**Exercise instructions**
Check every line of the entries below for the word "spleen", and copy the ones that have it.

(Working data Opens)

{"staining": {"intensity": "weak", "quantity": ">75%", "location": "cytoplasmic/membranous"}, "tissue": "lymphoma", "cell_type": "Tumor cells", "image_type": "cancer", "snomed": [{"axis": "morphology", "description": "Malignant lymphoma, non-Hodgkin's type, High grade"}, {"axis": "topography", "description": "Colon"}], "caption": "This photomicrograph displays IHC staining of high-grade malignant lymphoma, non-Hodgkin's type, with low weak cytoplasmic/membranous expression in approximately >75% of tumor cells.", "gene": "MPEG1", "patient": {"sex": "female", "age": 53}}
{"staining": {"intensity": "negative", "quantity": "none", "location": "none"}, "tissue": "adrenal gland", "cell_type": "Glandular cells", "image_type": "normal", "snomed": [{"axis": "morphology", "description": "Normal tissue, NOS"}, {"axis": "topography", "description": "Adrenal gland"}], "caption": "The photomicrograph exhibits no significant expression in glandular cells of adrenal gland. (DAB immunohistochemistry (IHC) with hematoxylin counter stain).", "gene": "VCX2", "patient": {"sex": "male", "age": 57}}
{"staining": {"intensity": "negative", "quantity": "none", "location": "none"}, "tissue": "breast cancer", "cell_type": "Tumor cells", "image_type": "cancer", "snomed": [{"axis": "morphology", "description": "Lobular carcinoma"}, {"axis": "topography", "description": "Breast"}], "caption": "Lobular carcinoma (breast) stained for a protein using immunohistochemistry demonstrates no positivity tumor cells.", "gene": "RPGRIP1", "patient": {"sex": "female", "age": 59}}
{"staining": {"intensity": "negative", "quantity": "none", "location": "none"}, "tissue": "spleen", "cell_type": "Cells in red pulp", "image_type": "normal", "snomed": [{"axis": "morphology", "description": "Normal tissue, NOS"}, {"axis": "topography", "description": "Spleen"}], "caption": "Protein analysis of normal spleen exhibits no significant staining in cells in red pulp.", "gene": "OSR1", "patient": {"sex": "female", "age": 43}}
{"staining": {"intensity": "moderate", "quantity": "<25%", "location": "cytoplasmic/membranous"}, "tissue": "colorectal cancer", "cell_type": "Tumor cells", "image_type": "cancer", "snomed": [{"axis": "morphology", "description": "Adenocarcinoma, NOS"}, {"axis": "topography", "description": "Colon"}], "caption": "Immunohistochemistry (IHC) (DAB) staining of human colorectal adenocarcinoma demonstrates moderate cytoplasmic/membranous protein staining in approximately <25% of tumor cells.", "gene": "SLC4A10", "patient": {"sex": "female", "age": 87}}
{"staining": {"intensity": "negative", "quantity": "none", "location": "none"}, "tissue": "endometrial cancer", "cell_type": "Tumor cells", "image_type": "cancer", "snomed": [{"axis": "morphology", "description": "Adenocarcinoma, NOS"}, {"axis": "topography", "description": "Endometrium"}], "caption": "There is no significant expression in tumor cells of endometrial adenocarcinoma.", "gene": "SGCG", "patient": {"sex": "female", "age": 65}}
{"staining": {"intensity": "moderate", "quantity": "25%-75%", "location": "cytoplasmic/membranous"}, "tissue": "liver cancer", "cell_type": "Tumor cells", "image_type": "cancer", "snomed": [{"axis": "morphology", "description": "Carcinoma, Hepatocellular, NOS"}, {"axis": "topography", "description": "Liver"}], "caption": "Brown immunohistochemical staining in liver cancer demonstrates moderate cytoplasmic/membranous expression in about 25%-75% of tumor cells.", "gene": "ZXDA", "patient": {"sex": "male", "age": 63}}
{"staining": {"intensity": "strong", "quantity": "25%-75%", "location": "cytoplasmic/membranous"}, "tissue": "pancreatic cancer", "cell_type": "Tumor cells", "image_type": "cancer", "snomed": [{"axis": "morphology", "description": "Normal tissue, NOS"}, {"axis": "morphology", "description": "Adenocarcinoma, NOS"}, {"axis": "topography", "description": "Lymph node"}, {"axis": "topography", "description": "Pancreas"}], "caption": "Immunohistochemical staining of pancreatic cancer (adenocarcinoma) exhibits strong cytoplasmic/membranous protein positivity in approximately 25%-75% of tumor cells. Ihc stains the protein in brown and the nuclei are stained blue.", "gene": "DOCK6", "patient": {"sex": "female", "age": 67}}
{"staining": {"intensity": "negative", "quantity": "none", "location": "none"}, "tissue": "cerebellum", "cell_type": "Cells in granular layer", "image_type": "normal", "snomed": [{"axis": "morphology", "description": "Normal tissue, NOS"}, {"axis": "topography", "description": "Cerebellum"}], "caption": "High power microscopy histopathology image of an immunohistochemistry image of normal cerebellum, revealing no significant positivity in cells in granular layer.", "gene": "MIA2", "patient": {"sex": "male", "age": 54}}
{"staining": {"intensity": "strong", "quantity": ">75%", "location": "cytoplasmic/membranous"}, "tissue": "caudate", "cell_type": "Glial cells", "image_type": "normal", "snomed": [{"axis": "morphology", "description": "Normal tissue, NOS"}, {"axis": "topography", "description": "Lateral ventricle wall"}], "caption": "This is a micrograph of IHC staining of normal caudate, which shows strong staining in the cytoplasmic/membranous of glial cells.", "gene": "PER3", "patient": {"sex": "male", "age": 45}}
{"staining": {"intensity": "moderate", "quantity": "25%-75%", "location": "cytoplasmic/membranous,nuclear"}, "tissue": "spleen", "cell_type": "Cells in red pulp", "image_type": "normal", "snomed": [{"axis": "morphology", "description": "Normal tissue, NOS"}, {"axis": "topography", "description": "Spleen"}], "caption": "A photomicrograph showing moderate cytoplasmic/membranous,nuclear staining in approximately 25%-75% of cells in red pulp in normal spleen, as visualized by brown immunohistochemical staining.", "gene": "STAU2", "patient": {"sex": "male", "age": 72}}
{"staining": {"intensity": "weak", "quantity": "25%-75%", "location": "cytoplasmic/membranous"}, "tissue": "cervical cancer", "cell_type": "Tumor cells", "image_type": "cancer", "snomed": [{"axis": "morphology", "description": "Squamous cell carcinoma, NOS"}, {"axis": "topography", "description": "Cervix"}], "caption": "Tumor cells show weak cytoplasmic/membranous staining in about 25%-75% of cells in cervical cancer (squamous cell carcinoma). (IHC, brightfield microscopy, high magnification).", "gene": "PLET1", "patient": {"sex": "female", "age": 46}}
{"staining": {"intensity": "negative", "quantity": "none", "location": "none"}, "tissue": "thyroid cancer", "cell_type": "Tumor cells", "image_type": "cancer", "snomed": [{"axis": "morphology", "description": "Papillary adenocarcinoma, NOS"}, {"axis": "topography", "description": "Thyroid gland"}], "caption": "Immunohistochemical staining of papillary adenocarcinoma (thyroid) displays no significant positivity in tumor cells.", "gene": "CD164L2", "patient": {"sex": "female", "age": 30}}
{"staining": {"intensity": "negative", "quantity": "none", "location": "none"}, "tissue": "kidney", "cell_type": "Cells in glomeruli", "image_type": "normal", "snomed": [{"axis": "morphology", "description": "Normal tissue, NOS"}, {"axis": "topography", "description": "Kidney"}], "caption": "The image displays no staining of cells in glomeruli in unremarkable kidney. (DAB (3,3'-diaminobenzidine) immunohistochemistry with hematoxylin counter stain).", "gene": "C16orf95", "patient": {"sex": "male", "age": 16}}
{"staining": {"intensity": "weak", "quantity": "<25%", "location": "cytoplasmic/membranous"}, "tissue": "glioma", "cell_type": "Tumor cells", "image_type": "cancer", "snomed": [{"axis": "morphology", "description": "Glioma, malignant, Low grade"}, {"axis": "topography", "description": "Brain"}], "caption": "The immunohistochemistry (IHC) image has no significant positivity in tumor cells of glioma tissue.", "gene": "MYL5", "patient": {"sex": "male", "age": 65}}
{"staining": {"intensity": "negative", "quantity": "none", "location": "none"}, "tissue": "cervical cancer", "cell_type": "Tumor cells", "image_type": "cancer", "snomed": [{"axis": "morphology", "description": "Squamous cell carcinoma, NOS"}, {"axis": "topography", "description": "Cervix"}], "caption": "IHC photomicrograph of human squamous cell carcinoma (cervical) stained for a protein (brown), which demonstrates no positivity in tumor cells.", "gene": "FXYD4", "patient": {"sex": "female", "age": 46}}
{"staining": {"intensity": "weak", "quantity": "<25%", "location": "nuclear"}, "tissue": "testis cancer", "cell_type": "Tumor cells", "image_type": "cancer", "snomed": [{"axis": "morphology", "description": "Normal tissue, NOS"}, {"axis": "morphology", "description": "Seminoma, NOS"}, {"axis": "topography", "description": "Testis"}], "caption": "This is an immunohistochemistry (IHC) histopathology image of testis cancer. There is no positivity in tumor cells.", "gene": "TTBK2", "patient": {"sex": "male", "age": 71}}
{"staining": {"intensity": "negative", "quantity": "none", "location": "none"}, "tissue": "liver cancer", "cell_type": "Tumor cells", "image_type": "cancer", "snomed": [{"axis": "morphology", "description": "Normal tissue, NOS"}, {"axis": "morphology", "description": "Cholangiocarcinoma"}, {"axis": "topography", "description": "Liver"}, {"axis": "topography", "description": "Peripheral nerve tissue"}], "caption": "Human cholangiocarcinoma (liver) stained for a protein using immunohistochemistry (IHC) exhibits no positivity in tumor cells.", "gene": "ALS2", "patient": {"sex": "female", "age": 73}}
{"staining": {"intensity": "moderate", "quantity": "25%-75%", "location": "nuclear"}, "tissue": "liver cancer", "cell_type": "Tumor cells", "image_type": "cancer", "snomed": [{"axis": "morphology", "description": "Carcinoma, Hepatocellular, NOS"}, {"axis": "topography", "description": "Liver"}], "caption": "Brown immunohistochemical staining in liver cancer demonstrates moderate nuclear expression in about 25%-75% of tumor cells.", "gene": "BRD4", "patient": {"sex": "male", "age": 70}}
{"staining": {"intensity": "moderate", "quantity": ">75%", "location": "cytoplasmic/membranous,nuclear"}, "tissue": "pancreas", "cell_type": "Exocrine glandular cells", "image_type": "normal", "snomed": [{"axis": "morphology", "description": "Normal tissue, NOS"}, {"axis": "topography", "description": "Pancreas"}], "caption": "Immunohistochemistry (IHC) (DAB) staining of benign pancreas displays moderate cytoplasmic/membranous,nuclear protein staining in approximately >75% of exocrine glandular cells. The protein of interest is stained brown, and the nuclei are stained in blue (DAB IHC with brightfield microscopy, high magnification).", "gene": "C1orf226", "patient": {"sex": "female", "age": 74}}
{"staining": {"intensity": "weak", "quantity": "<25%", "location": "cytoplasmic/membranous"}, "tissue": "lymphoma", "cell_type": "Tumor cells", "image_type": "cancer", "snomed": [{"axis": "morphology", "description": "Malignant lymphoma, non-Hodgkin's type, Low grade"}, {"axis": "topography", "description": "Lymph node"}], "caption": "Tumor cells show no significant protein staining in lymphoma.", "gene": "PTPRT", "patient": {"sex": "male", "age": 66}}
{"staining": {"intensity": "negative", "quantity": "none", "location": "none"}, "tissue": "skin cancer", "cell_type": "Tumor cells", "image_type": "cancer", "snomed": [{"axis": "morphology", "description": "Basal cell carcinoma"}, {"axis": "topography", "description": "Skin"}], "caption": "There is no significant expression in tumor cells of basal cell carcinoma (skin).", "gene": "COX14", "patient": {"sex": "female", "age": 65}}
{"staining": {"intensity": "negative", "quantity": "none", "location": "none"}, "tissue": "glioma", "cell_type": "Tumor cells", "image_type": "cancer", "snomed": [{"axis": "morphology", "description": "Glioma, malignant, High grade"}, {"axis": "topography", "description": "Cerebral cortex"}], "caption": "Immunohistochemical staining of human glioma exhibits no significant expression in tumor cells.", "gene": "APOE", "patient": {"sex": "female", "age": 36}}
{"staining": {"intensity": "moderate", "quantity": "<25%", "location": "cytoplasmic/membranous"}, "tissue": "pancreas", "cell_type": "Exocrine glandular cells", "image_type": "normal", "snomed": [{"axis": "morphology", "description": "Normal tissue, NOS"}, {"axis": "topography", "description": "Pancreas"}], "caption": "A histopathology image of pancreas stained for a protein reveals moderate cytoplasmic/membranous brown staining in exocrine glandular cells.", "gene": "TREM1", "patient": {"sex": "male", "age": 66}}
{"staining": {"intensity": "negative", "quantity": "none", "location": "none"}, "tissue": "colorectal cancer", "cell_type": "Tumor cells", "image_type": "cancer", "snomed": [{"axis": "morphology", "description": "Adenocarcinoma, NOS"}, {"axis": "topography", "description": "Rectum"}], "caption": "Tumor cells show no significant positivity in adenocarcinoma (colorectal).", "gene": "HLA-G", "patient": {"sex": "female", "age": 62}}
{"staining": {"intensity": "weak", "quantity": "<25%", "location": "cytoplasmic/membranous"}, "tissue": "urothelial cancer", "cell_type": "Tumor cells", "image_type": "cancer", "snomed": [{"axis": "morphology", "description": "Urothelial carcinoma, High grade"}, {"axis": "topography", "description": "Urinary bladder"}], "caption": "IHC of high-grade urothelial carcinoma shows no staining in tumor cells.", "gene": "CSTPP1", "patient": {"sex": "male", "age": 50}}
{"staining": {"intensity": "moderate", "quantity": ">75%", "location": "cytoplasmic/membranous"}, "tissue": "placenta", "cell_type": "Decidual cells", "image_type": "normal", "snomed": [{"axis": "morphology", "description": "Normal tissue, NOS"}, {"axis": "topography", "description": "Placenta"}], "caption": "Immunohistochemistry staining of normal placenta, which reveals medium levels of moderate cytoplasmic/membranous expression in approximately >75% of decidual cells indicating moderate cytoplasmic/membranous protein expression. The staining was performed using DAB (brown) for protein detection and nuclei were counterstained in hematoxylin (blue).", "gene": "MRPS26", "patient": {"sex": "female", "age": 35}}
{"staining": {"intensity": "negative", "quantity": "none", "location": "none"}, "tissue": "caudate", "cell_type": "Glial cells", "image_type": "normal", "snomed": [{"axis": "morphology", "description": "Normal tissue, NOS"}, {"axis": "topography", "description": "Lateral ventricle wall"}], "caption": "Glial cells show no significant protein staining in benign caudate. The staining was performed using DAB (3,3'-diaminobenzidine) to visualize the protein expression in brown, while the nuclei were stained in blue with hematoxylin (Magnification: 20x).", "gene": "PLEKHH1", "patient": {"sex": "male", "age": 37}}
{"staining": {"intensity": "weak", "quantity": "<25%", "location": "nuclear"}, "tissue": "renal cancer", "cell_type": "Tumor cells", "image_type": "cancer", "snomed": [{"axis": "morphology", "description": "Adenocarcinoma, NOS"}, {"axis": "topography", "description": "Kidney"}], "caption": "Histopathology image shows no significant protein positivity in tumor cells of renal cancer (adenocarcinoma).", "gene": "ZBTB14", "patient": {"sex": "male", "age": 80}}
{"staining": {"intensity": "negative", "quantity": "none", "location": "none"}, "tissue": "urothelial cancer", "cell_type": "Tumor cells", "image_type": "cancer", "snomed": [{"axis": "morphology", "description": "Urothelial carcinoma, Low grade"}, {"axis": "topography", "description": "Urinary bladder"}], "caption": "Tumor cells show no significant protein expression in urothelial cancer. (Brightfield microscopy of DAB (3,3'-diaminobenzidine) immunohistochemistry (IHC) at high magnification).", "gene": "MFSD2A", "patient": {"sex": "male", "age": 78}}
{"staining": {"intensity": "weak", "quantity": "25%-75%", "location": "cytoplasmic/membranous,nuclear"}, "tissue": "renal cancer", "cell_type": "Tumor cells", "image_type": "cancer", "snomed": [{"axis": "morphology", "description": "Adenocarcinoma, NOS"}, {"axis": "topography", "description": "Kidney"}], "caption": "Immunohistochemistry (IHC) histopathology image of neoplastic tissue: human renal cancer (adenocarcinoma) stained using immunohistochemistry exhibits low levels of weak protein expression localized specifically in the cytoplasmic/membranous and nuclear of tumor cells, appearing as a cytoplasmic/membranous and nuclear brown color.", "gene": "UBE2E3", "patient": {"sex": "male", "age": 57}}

(Working data Closes)

**Exercise answer**
{"staining": {"intensity": "negative", "quantity": "none", "location": "none"}, "tissue": "spleen", "cell_type": "Cells in red pulp", "image_type": "normal", "snomed": [{"axis": "morphology", "description": "Normal tissue, NOS"}, {"axis": "topography", "description": "Spleen"}], "caption": "Protein analysis of normal spleen exhibits no significant staining in cells in red pulp.", "gene": "OSR1", "patient": {"sex": "female", "age": 43}}
{"staining": {"intensity": "moderate", "quantity": "25%-75%", "location": "cytoplasmic/membranous,nuclear"}, "tissue": "spleen", "cell_type": "Cells in red pulp", "image_type": "normal", "snomed": [{"axis": "morphology", "description": "Normal tissue, NOS"}, {"axis": "topography", "description": "Spleen"}], "caption": "A photomicrograph showing moderate cytoplasmic/membranous,nuclear staining in approximately 25%-75% of cells in red pulp in normal spleen, as visualized by brown immunohistochemical staining.", "gene": "STAU2", "patient": {"sex": "male", "age": 72}}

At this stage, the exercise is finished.